En ce petit matin, alors qu’il travaillait son bois, Joseph le charpentier pensait à la petite Marie, comme il aimait l’appeler. Maintenant que ses parents avaient consenti à ce qu’il l’épouse, il était le plus heureux des hommes.
Lui que beaucoup considérait comme trop timide pour se marier, allait pouvoir enfin sortir du bois : il allait se marier avec la plus belle des jeunes filles du village, à ses yeux du moins. Touchons du bois, on ne sait jamais se dit-il, tout en regrettant déjà ce geste superstitieux ! Comme chaque jour, il attendait le passage de la petite Marie, qui ne manquait pas de passer devant son atelier, son large sourire aux lèvres. Mais ce jour-là, elle vint sans son sourire. Sa mine grave et triste laissait présager le pire. Elle lui fit signe de venir. Il s’approcha. Elle n’eut pour lui que ces mots : “Je suis enceinte”.
Joseph avait beau être du bois dont on fait des flûtes, cette fois-ci Marie avait dépassé les bornes. Sa colère était telle qu’il voulait dès l’instant lui montrer de quel bois on se chauffe ! Il marchait d’un pas décidé, faire éclater l’affaire au grand jour, la traînant par le bras ! Mais à mesure qu’il avançait son regard croisait ceux des passants interloqués. Qu’arriverait-il alors à Marie, si je la dénonce ainsi , pensait-il ? Elle prendrait une belle volée de bois vert par sa famille, le reste du village lui casserait du bois sur le dos, sa vie serait finie. Alors, s’arrêtant, il regarda les yeux de Marie en pleurs, et, comme il ne put rester de bois, il la laissa ainsi sur la place du village, pour s’en retourner chez lui, seul.

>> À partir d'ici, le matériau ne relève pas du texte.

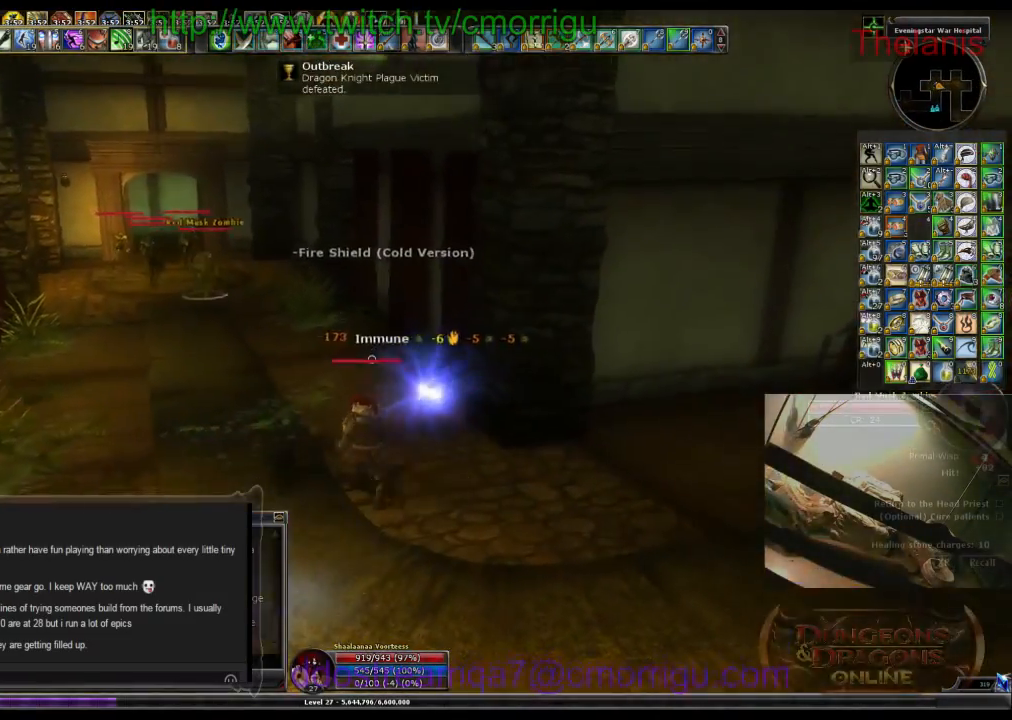
{"keys": ["a"], "events": [[166, "d", "up"], [200, "2", "down"], [333, "2", "up"], [500, "a", "down"]]}
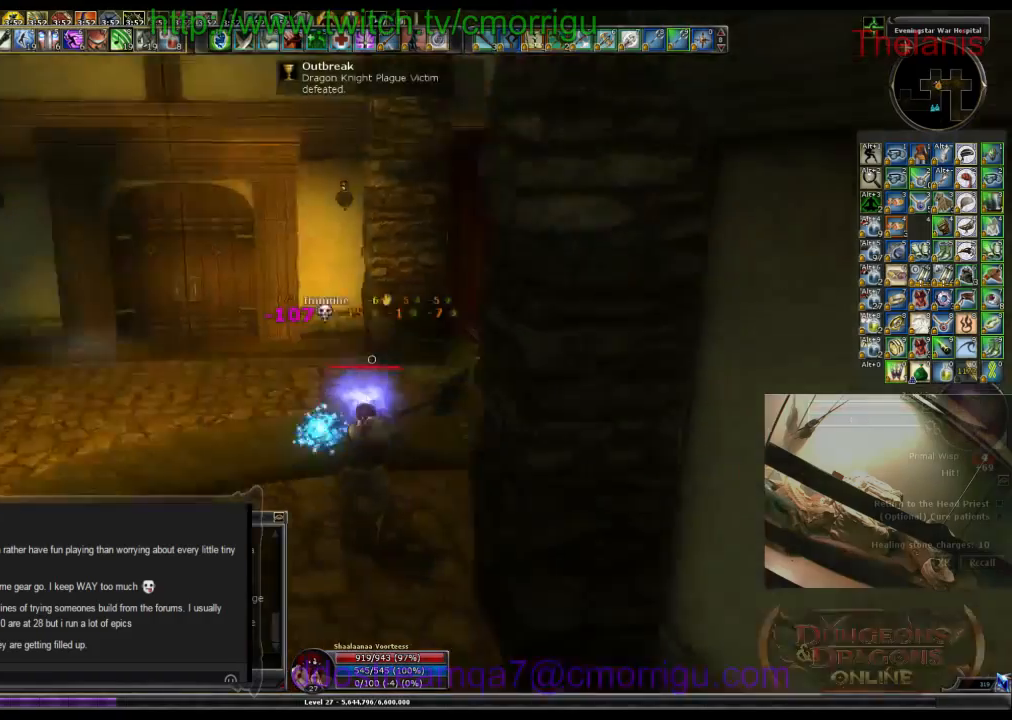
{"keys": ["w"], "events": [[166, "w", "down"], [333, "a", "up"]]}
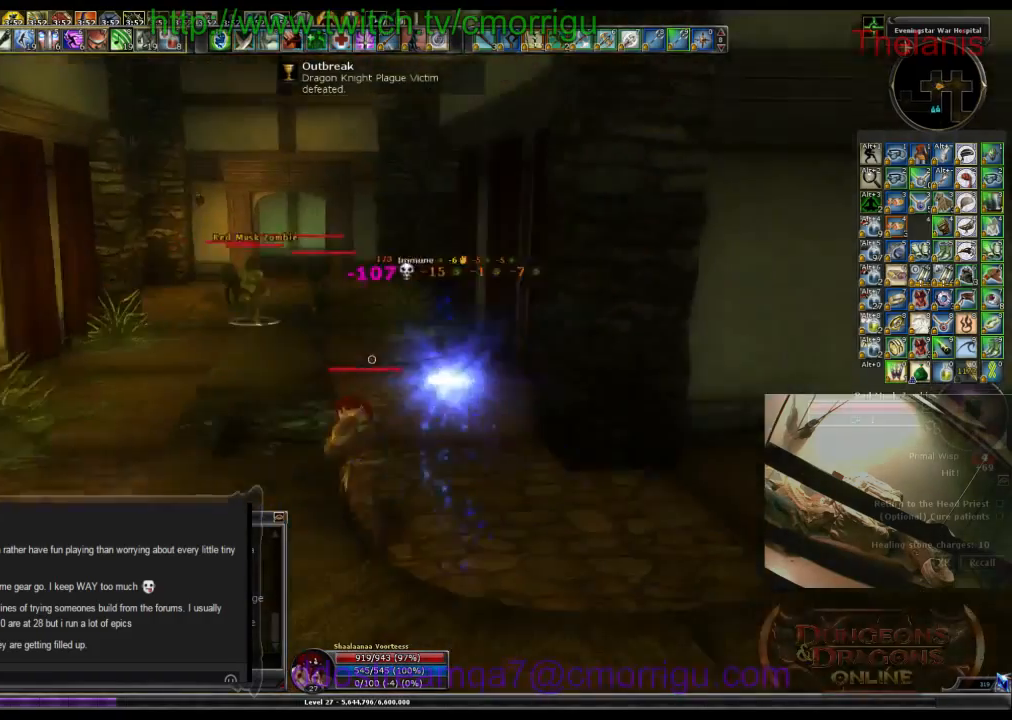
{"keys": ["a", "w"], "events": [[466, "a", "down"]]}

La journée fut longue. Joseph était de ces hommes justes, fidèles à la Loi, pas de ces bois-sans-soif qui ne trouvent de solution que dans une bonne ‘gueule de bois’. Il se devait de la répudier même si cela lui coûtait… à moins que… en secret… ailleurs… dans un autre village… loin au fond d’un bois ? Joseph, aux abois, ne savait que faire. Lorsque la nuit tomba, il essaya vainement de s’endormir, et quand enfin le sommeil fut plus fort que son tracas, il s’endormit tel la belle au bois dormant, mais d’un sommeil plus agité !
C’est au cœur de cette nuit, que survint un ange qui ne parlait pas la langue de bois. Il lui dit : “Je ne voudrais pas mettre mon doigt entre le bois et l’écorce, mais crois-tu, Joseph, fils de David, que ton mariage était un chèque en bois ? Prends-la pour épouse ! L’enfant qui est engendré en Marie vient de l’Esprit Saint et lorsqu’il naîtra tu lui donneras le nom de Jésus. Croix de bois, croix de fer… !”
Alors, le lendemain, Joseph revint vers Marie et lui confirma sa volonté de l’épouser et de faire feu de tout bois pour éduquer et protéger cet enfant divin.